* DATA SUPPLIED
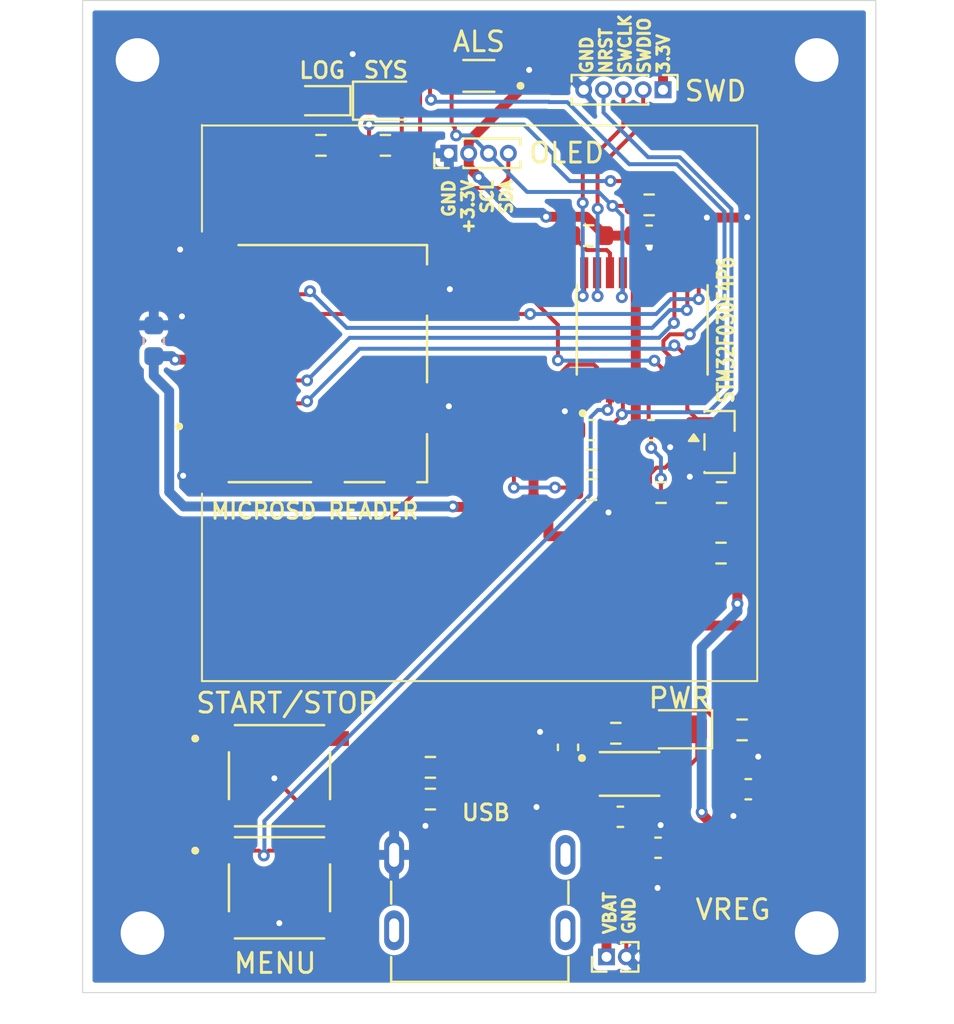
<source format=kicad_pcb>
(kicad_pcb
	(version 20241229)
	(generator "pcbnew")
	(generator_version "9.0")
	(general
		(thickness 1.6)
		(legacy_teardrops no)
	)
	(paper "A4")
	(layers
		(0 "F.Cu" signal)
		(2 "B.Cu" signal)
		(9 "F.Adhes" user "F.Adhesive")
		(11 "B.Adhes" user "B.Adhesive")
		(13 "F.Paste" user)
		(15 "B.Paste" user)
		(5 "F.SilkS" user "F.Silkscreen")
		(7 "B.SilkS" user "B.Silkscreen")
		(1 "F.Mask" user)
		(3 "B.Mask" user)
		(17 "Dwgs.User" user "User.Drawings")
		(19 "Cmts.User" user "User.Comments")
		(21 "Eco1.User" user "User.Eco1")
		(23 "Eco2.User" user "User.Eco2")
		(25 "Edge.Cuts" user)
		(27 "Margin" user)
		(31 "F.CrtYd" user "F.Courtyard")
		(29 "B.CrtYd" user "B.Courtyard")
		(35 "F.Fab" user)
		(33 "B.Fab" user)
		(39 "User.1" user)
		(41 "User.2" user)
		(43 "User.3" user)
		(45 "User.4" user)
	)
	(setup
		(stackup
			(layer "F.SilkS"
				(type "Top Silk Screen")
			)
			(layer "F.Paste"
				(type "Top Solder Paste")
			)
			(layer "F.Mask"
				(type "Top Solder Mask")
				(thickness 0.01)
			)
			(layer "F.Cu"
				(type "copper")
				(thickness 0.035)
			)
			(layer "dielectric 1"
				(type "core")
				(thickness 1.51)
				(material "FR4")
				(epsilon_r 4.5)
				(loss_tangent 0.02)
			)
			(layer "B.Cu"
				(type "copper")
				(thickness 0.035)
			)
			(layer "B.Mask"
				(type "Bottom Solder Mask")
				(thickness 0.01)
			)
			(layer "B.Paste"
				(type "Bottom Solder Paste")
			)
			(layer "B.SilkS"
				(type "Bottom Silk Screen")
			)
			(copper_finish "None")
			(dielectric_constraints no)
		)
		(pad_to_mask_clearance 0)
		(allow_soldermask_bridges_in_footprints no)
		(tenting front back)
		(pcbplotparams
			(layerselection 0x00000000_00000000_55555555_5755f5ff)
			(plot_on_all_layers_selection 0x00000000_00000000_00000000_00000000)
			(disableapertmacros no)
			(usegerberextensions no)
			(usegerberattributes yes)
			(usegerberadvancedattributes yes)
			(creategerberjobfile yes)
			(dashed_line_dash_ratio 12.000000)
			(dashed_line_gap_ratio 3.000000)
			(svgprecision 4)
			(plotframeref no)
			(mode 1)
			(useauxorigin no)
			(hpglpennumber 1)
			(hpglpenspeed 20)
			(hpglpendiameter 15.000000)
			(pdf_front_fp_property_popups yes)
			(pdf_back_fp_property_popups yes)
			(pdf_metadata yes)
			(pdf_single_document no)
			(dxfpolygonmode yes)
			(dxfimperialunits yes)
			(dxfusepcbnewfont yes)
			(psnegative no)
			(psa4output no)
			(plot_black_and_white yes)
			(sketchpadsonfab no)
			(plotpadnumbers no)
			(hidednponfab no)
			(sketchdnponfab yes)
			(crossoutdnponfab yes)
			(subtractmaskfromsilk no)
			(outputformat 1)
			(mirror no)
			(drillshape 0)
			(scaleselection 1)
			(outputdirectory "GERBER/")
		)
	)
	(net 0 "")
	(net 1 "GND")
	(net 2 "/VBAT")
	(net 3 "+3.3V")
	(net 4 "/NRST")
	(net 5 "/5V_IN")
	(net 6 "Net-(D1-A)")
	(net 7 "Net-(D1-K)")
	(net 8 "Net-(D2-A)")
	(net 9 "Net-(D3-A)")
	(net 10 "/SPI_SCK")
	(net 11 "/SPI_MOSI")
	(net 12 "Net-(J1-CC2)")
	(net 13 "/SPI_MISO")
	(net 14 "Net-(J1-CC1)")
	(net 15 "/SD_CS")
	(net 16 "unconnected-(J2-DAT1-Pad8)")
	(net 17 "unconnected-(J2-DAT2-Pad1)")
	(net 18 "unconnected-(J2-SW-2-Pad10)")
	(net 19 "unconnected-(J2-SW-1-Pad9)")
	(net 20 "/SWDIO")
	(net 21 "/SWCLK")
	(net 22 "/SDA")
	(net 23 "/SCL")
	(net 24 "/BATT_EN")
	(net 25 "Net-(Q1-D)")
	(net 26 "Net-(U3-PROG)")
	(net 27 "Net-(U4-BOOT0)")
	(net 28 "/LED_G")
	(net 29 "/LED_R")
	(net 30 "/BATT_MON")
	(net 31 "/BTN_1")
	(net 32 "/BTN_2")
	(net 33 "/BH_RST")
	(footprint "Capacitor_SMD:C_0603_1608Metric" (layer "F.Cu") (at 152.05 54.35))
	(footprint "MountingHole:MountingHole_2.2mm_M2_Pad" (layer "F.Cu") (at 126.5 89.5))
	(footprint "Homework_Library:CUI_UJC-HP-3-SMT-TR" (layer "F.Cu") (at 143.51 85.56))
	(footprint "Homework_Library:MCP1700T-3302E_MB" (layer "F.Cu") (at 155.8 85.2 90))
	(footprint "MountingHole:MountingHole_2.2mm_M2_Pad" (layer "F.Cu") (at 160.5 45.5))
	(footprint "Capacitor_SMD:C_0603_1608Metric" (layer "F.Cu") (at 152.5 85.2 180))
	(footprint "Homework_Library:MOLEX_104031-0811" (layer "F.Cu") (at 135.15 60.8 -90))
	(footprint "MountingHole:MountingHole_2.2mm_M2_Pad" (layer "F.Cu") (at 126.25 45.5))
	(footprint "MountingHole:MountingHole_2.2mm_M2_Pad" (layer "F.Cu") (at 160.5 89.5))
	(footprint "Package_TO_SOT_SMD:SOT-23" (layer "F.Cu") (at 155.6 64.75))
	(footprint "LED_SMD:LED_0603_1608Metric" (layer "F.Cu") (at 135.5 47.55 180))
	(footprint "Resistor_SMD:R_0603_1608Metric" (layer "F.Cu") (at 149.15 65.65 180))
	(footprint "Resistor_SMD:R_0603_1608Metric" (layer "F.Cu") (at 155.675 70.35 180))
	(footprint "Connector_PinHeader_1.00mm:PinHeader_1x04_P1.00mm_Vertical" (layer "F.Cu") (at 141.95 50.2 90))
	(footprint "Capacitor_SMD:C_0603_1608Metric" (layer "F.Cu") (at 152.15 64.15))
	(footprint "Resistor_SMD:R_0603_1608Metric" (layer "F.Cu") (at 138.75 49.8 180))
	(footprint "Resistor_SMD:R_0603_1608Metric" (layer "F.Cu") (at 149 54.35 180))
	(footprint "Homework_Library:SOP65P640X120-20N" (layer "F.Cu") (at 151.7 59.1 90))
	(footprint "Resistor_SMD:R_0603_1608Metric" (layer "F.Cu") (at 156.74 79.26))
	(footprint "Resistor_SMD:R_0603_1608Metric" (layer "F.Cu") (at 155.7 67.3))
	(footprint "Resistor_SMD:R_0603_1608Metric" (layer "F.Cu") (at 135.5 49.8))
	(footprint "Resistor_SMD:R_0603_1608Metric" (layer "F.Cu") (at 141.02 81.1475 180))
	(footprint "Capacitor_SMD:C_0603_1608Metric" (layer "F.Cu") (at 150.6 83.64 180))
	(footprint "Capacitor_SMD:C_0603_1608Metric" (layer "F.Cu") (at 149.15 64.15 180))
	(footprint "Homework_Library:MCP73831-2ACI_MC" (layer "F.Cu") (at 151.0625 81.48))
	(footprint "Connector_PinHeader_1.00mm:PinHeader_1x05_P1.00mm_Vertical" (layer "F.Cu") (at 152.75 47 -90))
	(footprint "Capacitor_SMD:C_0603_1608Metric" (layer "F.Cu") (at 157.05 82.25 180))
	(footprint "Resistor_SMD:R_0603_1608Metric" (layer "F.Cu") (at 152.05 52.8 180))
	(footprint "Resistor_SMD:R_0603_1608Metric" (layer "F.Cu") (at 141.02 82.7475 180))
	(footprint "Homework_Library:XDCR_BH1750FVI-TR" (layer "F.Cu") (at 143.4625 46.3 180))
	(footprint "Resistor_SMD:R_0603_1608Metric" (layer "F.Cu") (at 149.15 67.15))
	(footprint "Homework_Library:SW_TS-1187A-B-A-B" (layer "F.Cu") (at 133.41 87.22))
	(footprint "Homework_Library:SW_TS-1187A-B-A-B" (layer "F.Cu") (at 133.41 81.57))
	(footprint "Resistor_SMD:R_0603_1608Metric" (layer "F.Cu") (at 152.65 67.3))
	(footprint "Capacitor_SMD:C_0603_1608Metric" (layer "F.Cu") (at 147.96 80.14 90))
	(footprint "Connector_PinHeader_1.00mm:PinHeader_1x02_P1.00mm_Vertical" (layer "F.Cu") (at 149.9 90.7 90))
	(footprint "LED_SMD:LED_0805_2012Metric" (layer "F.Cu") (at 153.54 79.23 180))
	(footprint "Resistor_SMD:R_0603_1608Metric" (layer "F.Cu") (at 150.37 79.43 180))
	(footprint "LED_SMD:LED_0805_2012Metric"
		(layer "F.Cu")
		(uuid "ffba3539-83d4-4d33-b17f-6263f1c1bf1d")
		(at 138.8 47.55)
		(descr "LED SMD 0805 (2012 Metric), square (rectangular) end terminal, IPC-7351 nominal, (Body size source: https://docs.google.com/spreadsheets/d/1BsfQQcO9C6DZCsRaXUlFlo91Tg2WpOkGARC1WS5S8t0/edit?usp=sharing), generated with kicad-footprint-generator")
		(tags "LED")
		(property "Reference" "D2"
			(at 0 -1.65 0)
			(layer "F.SilkS")
			(hide yes)
			(uuid "1e35a744-c77f-4f40-a2c4-e09062a192f5")
			(effects
				(font
					(size 1 1)
					(thickness 0.15)
				)
			)
		)
		(property "Value" "LED"
			(at 0 1.65 0)
			(layer "F.Fab")
			(uuid "31623d24-f780-44dc-b2d6-42e2d1e5d981")
			(effects
				(font
					(size 1 1)
					(thickness 0.15)
				)
			)
		)
		(property "Datasheet" "~"
			(at 0 0 0)
			(layer "F.Fab")
			(hide yes)
			(uuid "d0c1c098-1d83-49d1-a668-86dbc171601e")
			(effects
				(font
					(size 1.27 1.27)
					(thickness 0.15)
				)
			)
		)
		(property "Description" "Light emitting diode"
			(at 0 0 0)
			(layer "F.Fab")
			(hide yes)
			(uuid "a8377725-653a-4771-
... [125772 chars truncated]
</source>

* ABOUT THIS TASK
Copy each line of the records that has "Paste" in it.

* EXERCISE OUTPUT
		(13 "F.Paste" user)
		(15 "B.Paste" user)
			(layer "F.Paste"
				(type "Top Solder Paste")
			(layer "B.Paste"
				(type "Bottom Solder Paste")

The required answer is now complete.